• _About this exercise_:
Transcribe the records word for word, beginning with the first line and ending with the line that contains "middle tip: (496, 209)"; include nothing else.

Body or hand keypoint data
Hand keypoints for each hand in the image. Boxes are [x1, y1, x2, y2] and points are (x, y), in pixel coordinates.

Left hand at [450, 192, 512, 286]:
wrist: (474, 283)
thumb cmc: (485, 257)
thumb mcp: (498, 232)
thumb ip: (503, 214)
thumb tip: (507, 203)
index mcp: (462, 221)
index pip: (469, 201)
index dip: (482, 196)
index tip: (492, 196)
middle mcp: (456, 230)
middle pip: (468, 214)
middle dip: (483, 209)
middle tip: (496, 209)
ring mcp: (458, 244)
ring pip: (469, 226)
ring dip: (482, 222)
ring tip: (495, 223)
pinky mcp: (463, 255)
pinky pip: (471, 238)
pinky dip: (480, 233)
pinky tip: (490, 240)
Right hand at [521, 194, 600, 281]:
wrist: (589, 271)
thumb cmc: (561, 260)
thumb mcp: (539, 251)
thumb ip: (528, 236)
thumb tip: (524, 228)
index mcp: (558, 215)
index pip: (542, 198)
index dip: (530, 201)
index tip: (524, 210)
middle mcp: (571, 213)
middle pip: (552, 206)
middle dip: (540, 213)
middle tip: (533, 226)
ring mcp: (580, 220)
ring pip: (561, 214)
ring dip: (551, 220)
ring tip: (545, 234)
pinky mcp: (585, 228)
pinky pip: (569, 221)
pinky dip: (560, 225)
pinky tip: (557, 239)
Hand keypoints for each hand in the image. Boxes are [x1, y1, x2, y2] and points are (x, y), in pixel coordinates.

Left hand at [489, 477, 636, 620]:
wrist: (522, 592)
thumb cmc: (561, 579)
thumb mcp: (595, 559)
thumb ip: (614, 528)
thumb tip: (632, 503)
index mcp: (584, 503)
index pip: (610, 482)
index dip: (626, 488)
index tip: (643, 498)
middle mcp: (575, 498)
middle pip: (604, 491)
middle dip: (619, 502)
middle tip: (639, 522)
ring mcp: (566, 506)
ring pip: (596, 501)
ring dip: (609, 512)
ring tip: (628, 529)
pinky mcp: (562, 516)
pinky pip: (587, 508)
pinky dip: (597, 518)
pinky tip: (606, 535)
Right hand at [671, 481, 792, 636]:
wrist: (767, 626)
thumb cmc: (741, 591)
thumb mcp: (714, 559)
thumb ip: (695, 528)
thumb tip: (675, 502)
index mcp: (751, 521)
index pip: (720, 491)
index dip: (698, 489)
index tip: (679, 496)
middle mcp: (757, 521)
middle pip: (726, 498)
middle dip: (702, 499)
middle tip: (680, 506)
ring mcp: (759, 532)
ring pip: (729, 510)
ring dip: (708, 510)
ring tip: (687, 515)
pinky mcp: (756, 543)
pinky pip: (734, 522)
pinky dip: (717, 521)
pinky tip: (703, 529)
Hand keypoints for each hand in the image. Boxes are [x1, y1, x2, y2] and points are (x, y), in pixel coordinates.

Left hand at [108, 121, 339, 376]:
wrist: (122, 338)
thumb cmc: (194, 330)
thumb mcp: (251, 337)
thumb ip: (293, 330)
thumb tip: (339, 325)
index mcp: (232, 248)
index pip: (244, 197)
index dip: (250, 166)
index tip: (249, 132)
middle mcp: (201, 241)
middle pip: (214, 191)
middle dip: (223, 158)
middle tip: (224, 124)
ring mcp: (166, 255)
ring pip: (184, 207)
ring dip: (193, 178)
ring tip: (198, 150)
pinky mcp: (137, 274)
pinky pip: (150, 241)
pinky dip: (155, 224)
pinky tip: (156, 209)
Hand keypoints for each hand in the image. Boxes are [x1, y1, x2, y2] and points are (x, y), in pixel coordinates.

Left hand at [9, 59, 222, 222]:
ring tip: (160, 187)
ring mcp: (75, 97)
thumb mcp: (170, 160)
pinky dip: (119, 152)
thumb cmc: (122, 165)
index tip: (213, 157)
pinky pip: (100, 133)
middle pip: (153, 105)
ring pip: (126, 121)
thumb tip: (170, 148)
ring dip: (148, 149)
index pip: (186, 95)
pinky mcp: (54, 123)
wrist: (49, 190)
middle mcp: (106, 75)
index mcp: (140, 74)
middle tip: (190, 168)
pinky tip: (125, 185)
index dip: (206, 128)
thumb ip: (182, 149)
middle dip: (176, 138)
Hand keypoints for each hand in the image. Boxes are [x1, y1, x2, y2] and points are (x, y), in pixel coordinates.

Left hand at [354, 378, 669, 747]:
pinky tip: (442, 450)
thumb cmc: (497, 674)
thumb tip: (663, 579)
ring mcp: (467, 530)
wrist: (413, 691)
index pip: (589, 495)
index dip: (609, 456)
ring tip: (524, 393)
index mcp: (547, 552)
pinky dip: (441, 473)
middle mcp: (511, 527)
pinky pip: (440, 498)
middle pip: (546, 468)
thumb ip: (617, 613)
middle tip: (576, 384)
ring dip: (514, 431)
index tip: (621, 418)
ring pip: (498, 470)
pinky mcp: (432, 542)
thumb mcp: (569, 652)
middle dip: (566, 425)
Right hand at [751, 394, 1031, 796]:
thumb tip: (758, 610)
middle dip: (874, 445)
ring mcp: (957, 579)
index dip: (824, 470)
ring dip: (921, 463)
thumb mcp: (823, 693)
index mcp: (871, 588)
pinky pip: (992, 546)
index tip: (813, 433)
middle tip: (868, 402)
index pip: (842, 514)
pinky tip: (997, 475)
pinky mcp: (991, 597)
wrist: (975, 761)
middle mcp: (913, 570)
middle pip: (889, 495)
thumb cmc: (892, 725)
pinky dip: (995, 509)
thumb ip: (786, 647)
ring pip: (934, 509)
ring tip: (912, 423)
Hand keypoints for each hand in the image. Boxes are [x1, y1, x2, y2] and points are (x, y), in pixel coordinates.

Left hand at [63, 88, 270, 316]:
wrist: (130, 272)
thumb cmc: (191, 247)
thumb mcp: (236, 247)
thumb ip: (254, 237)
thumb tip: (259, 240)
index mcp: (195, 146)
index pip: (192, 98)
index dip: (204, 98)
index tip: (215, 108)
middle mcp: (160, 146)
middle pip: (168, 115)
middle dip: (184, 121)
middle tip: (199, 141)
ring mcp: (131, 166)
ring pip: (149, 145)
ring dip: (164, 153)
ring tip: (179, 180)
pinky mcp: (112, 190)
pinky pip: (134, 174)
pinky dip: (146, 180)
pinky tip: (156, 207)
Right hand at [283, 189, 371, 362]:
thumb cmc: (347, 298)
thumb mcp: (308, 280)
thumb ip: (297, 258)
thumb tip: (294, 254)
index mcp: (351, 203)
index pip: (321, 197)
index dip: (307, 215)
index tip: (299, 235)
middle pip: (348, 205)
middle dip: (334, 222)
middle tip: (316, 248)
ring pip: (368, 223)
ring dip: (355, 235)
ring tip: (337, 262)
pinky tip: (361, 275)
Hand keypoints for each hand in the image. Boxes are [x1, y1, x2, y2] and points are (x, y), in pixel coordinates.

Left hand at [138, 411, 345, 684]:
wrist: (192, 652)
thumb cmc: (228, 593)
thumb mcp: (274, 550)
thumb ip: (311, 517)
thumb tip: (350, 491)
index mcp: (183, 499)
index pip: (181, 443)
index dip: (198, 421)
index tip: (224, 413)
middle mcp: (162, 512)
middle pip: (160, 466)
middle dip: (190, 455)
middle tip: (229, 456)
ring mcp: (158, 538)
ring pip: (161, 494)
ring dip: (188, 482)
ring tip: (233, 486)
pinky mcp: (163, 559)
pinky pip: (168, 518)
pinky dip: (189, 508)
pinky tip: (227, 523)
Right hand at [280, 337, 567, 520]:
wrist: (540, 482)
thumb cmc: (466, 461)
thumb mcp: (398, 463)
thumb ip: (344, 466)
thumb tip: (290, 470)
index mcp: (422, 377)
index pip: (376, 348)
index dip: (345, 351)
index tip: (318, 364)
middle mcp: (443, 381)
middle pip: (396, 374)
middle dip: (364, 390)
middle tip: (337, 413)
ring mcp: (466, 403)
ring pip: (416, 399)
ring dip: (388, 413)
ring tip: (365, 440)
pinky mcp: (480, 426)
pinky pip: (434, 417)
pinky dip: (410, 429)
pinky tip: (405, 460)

• _Result_:
Hand keypoints for each hand in the image. Boxes are [x1, y1, x2, y2] and points are (x, y), in pixel coordinates.

Left hand at [450, 192, 512, 286]:
wrist: (474, 283)
thumb cmc: (485, 257)
thumb mcp: (498, 232)
thumb ip: (503, 214)
thumb tip: (507, 203)
index mcp: (462, 221)
index pip: (469, 201)
index dip: (482, 196)
index tip: (492, 196)
middle mcp: (456, 230)
middle pip: (468, 214)
middle dip: (483, 209)
middle tip: (496, 209)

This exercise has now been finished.